ETL.cvntrade_label.generate_labels_standalone(strategy, tf) — triple-barrier labels on demand (Feast cache carries no label_*).
commun.cache.fe_split.compute_embargo_bars — purged embargo gap before the test window (no look-ahead).
training.harness.train_with_fixed_params("lightgbm", Datasets, HPOParams) → model with .best_iteration (the real early-stop point prod does not log) + .predict_proba.
ADR-90 gate (load-bearing): the harness reads the LGB training HPs from ftf_config.base_env (PG/Console), injected in-pod by the FTF DAG → slice B's real fit is necessarily in-pod.

7. Observability & failure architecture¶

No-crash / fail-loud (ADR-25/31): every error path → structured INCONCLUSIVE_TOOLING(reason=…); never a UI raise, never print; NaN/empty guarded.

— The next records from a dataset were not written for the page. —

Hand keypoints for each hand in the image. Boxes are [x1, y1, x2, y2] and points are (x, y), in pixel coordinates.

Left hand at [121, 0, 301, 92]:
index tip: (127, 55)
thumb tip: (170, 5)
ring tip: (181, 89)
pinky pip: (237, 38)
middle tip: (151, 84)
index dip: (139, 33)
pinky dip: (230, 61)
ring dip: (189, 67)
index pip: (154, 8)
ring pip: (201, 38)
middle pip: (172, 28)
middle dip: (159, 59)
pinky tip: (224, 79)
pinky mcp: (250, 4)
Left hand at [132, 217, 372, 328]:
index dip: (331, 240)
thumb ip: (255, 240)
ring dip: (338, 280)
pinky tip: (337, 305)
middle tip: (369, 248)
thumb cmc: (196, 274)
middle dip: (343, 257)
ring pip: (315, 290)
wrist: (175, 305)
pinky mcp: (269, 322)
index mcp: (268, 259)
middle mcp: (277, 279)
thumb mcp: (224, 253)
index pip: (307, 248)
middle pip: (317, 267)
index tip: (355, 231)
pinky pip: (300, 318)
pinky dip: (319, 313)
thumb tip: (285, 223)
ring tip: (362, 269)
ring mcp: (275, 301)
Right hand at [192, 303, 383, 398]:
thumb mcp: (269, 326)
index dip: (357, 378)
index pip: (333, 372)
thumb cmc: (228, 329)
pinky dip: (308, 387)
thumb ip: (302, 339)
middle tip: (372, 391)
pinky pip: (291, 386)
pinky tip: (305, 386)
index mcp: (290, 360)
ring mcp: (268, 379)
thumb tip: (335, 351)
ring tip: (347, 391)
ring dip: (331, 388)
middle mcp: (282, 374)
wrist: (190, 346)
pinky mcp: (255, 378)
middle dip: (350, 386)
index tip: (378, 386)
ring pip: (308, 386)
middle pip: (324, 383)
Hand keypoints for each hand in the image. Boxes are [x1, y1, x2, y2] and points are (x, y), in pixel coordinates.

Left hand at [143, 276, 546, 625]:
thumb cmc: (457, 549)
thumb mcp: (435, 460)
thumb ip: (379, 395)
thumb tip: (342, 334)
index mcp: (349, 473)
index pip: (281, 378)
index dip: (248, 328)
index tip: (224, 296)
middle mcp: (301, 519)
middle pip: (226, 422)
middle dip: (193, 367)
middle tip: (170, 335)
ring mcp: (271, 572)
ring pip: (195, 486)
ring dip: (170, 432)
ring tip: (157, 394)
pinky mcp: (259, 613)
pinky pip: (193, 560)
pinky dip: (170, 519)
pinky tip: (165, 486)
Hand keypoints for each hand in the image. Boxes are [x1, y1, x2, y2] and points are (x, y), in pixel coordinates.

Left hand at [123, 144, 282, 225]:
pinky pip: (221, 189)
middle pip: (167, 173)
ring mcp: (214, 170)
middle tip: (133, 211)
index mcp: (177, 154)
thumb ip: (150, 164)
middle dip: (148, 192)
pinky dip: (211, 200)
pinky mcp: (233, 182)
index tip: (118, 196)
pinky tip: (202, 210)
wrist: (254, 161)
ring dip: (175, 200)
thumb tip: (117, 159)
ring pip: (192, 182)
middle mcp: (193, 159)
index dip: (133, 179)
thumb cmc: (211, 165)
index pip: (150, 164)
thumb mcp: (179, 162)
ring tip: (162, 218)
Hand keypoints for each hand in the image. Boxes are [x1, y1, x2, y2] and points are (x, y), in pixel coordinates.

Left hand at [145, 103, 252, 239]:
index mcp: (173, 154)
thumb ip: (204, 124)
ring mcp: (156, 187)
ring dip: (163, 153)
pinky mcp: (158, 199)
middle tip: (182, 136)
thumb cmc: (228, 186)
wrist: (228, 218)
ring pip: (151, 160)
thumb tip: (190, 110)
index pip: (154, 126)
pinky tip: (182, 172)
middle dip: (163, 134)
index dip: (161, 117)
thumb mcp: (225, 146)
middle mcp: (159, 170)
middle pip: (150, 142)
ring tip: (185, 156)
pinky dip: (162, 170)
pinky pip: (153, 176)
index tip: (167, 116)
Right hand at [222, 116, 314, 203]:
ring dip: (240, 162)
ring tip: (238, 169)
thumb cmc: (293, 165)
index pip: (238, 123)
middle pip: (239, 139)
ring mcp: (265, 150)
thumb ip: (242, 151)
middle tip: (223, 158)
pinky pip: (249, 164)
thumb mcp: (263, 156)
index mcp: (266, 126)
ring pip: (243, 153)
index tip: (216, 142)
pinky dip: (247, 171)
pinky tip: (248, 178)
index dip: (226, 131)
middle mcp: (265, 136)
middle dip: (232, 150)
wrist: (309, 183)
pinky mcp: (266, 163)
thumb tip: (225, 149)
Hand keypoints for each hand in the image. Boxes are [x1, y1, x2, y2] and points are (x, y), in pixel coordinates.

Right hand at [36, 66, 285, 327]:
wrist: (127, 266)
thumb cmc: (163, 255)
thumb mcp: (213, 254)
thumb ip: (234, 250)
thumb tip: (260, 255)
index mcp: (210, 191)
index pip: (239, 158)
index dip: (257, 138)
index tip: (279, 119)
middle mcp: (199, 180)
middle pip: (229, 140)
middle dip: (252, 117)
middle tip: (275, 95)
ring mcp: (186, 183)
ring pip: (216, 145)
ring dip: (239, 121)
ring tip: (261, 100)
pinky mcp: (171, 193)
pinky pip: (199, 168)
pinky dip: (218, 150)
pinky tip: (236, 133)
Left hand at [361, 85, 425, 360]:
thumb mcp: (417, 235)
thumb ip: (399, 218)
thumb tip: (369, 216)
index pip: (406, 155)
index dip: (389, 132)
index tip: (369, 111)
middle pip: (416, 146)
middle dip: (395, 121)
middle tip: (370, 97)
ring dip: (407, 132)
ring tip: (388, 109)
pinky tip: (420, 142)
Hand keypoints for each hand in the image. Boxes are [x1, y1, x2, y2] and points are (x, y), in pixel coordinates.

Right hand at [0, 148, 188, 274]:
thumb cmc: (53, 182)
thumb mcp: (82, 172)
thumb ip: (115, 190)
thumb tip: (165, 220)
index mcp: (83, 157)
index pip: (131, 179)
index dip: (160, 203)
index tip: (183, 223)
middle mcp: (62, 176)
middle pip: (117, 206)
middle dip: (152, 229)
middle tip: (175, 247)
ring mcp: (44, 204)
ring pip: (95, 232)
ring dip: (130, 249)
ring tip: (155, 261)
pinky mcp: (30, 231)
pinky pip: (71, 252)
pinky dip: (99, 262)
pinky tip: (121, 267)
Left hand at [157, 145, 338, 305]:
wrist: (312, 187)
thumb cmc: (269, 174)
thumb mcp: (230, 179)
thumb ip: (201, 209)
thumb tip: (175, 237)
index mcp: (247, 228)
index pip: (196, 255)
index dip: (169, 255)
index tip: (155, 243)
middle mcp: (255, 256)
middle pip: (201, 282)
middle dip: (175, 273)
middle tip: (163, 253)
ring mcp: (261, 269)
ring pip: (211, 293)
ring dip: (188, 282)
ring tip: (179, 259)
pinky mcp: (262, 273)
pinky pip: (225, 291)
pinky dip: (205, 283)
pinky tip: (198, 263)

A dataprep failure → INCONCLUSIVE_TOOLING(reason=dataprep:…).
Events: s14_q1_config_verdict (Q1) · s14_q1_datasets_built · s14_q1_draw_skipped (a bad draw doesn't sink the distribution) · s14_lgb_output_verdict (Q2, post-S09).
Local smoke: s14_q1_fit_inpod --smoke exercises the wiring on synthetic data (no cache/cluster) → proves no-crash; the real fit (best_iteration capture) is the in-pod dry-run.

8. ADR conformance¶

ADR	How
ADR-0095	diagnostic-story template (artefact 2/5)
ADR-90	training HPs in PG/Console only — why slice B is in-pod (the §0bis pivot's root cause)
ADR-25	no silent fallback; all error paths → `INCONCLUSIVE_TOOLING(reason)`
ADR-31	`event=key=value` logs, no `print`
ADR-23	FE/feature provenance carried (`FeatureVersion`)
ADR-92	DAG build SHA surfaced (when the in-pod DAG lands)

Files¶

File	State
`commun/finetune/diagnostic/s14_lgb_output_validity.py`	slice A — implemented, 12/12 tests green
`commun/finetune/diagnostic/s14_q1_fit_inpod.py`	slice B — implemented, `--smoke` no-crash; real fit in-pod
`tests/unit/finetune/diagnostic/test_s14_lgb_output_validity.py`	implemented (12 tests)
`dags/dag_diagnostic__s14_q1.py`	TODO — the in-pod Q1 DAG wrapping `run_inpod` (operator-triggered)

Open items¶

In-pod Q1 DAG (dag_diagnostic__s14_q1) wrapping run_inpod — operator-triggered, ADR-92 build SHA.
Regime-matched trusted fold selection — the operator-arbitrated config/draws + the fold windows.
Q2 module (_decide_q2, post-S09) — the r2 read-only fork on the cleared replay.